● **REQUIRED WORK**
Find each line below that includes "Αναγράφεται", then copy it.

═══ GIVEN DATA

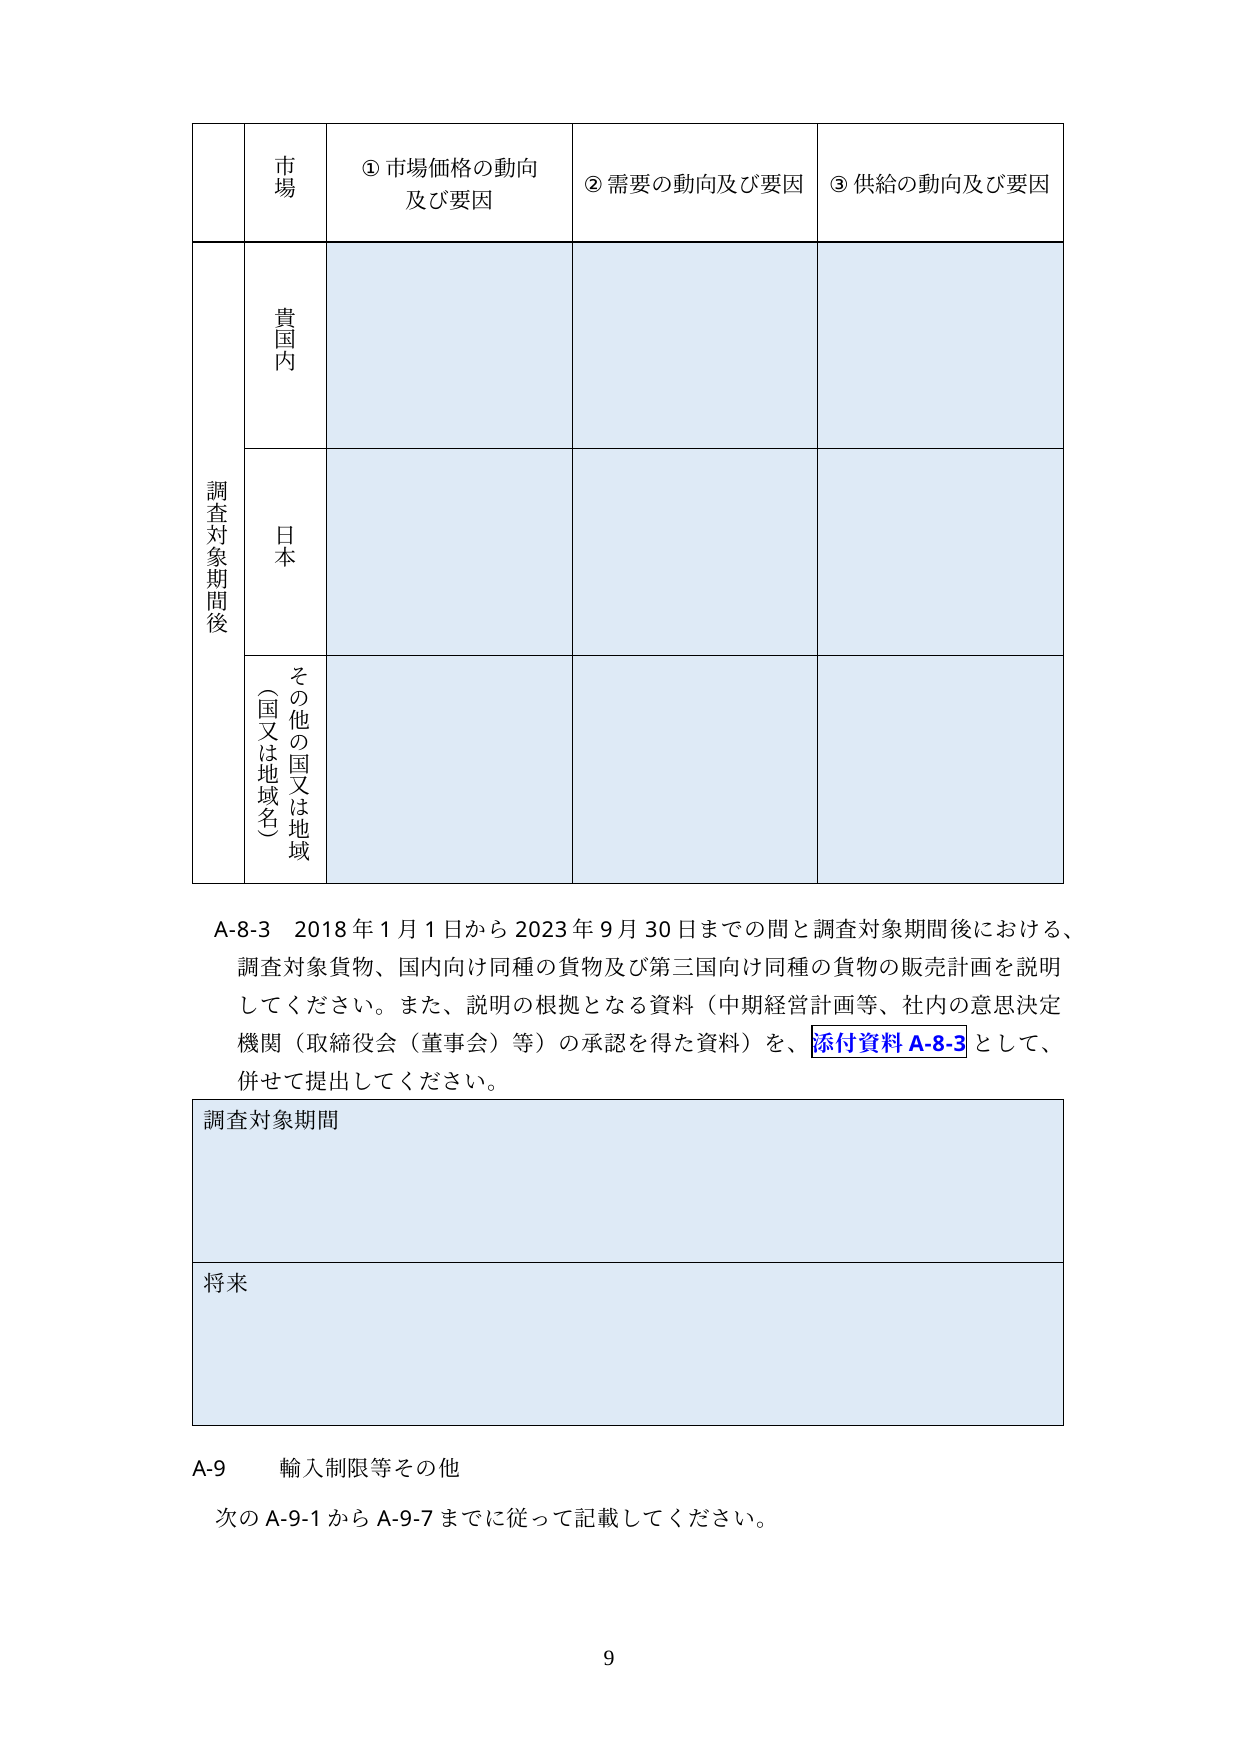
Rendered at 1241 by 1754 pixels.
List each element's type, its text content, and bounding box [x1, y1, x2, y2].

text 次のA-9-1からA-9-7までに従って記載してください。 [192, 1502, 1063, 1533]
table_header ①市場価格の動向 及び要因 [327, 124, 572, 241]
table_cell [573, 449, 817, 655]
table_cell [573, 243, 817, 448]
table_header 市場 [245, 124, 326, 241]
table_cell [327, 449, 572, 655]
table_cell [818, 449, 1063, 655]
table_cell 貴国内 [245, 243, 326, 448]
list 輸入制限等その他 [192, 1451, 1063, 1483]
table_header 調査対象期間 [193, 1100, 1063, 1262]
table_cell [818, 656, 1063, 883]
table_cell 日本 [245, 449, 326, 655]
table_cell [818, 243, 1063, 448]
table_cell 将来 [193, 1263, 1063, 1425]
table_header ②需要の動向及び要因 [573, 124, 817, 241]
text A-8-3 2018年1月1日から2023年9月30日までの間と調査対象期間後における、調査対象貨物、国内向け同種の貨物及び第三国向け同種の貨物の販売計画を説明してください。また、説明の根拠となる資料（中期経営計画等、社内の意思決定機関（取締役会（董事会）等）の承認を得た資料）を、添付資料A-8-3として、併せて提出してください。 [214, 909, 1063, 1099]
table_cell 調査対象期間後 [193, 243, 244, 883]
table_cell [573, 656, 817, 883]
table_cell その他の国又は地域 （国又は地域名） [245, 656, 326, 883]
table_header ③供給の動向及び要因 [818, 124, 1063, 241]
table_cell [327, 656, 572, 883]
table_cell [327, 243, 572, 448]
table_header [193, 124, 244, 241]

══════
═══ GIVEN DATA

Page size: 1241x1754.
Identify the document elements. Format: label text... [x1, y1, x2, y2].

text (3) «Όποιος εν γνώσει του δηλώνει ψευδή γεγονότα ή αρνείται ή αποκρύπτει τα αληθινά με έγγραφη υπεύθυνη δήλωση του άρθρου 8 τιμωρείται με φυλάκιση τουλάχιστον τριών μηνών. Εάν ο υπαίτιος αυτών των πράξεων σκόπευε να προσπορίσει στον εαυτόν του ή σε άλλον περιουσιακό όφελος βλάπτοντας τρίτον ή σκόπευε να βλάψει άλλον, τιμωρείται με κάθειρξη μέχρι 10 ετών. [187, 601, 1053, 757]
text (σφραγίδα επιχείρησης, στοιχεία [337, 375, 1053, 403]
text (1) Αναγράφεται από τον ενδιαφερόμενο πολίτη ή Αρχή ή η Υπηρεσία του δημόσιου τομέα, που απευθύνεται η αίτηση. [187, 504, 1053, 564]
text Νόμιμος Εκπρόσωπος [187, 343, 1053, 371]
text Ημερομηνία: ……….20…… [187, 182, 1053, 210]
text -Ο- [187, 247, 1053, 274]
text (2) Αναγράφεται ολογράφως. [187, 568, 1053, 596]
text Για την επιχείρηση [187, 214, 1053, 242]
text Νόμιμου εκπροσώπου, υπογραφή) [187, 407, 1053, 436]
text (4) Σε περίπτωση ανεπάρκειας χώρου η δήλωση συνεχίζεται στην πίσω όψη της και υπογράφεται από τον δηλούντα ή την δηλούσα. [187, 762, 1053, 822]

══════

● **EXPECTED ANSWER**
text (1) Αναγράφεται από τον ενδιαφερόμενο πολίτη ή Αρχή ή η Υπηρεσία του δημόσιου τομέα, που απευθύνεται η αίτηση. [187, 504, 1053, 564]
text (2) Αναγράφεται ολογράφως. [187, 568, 1053, 596]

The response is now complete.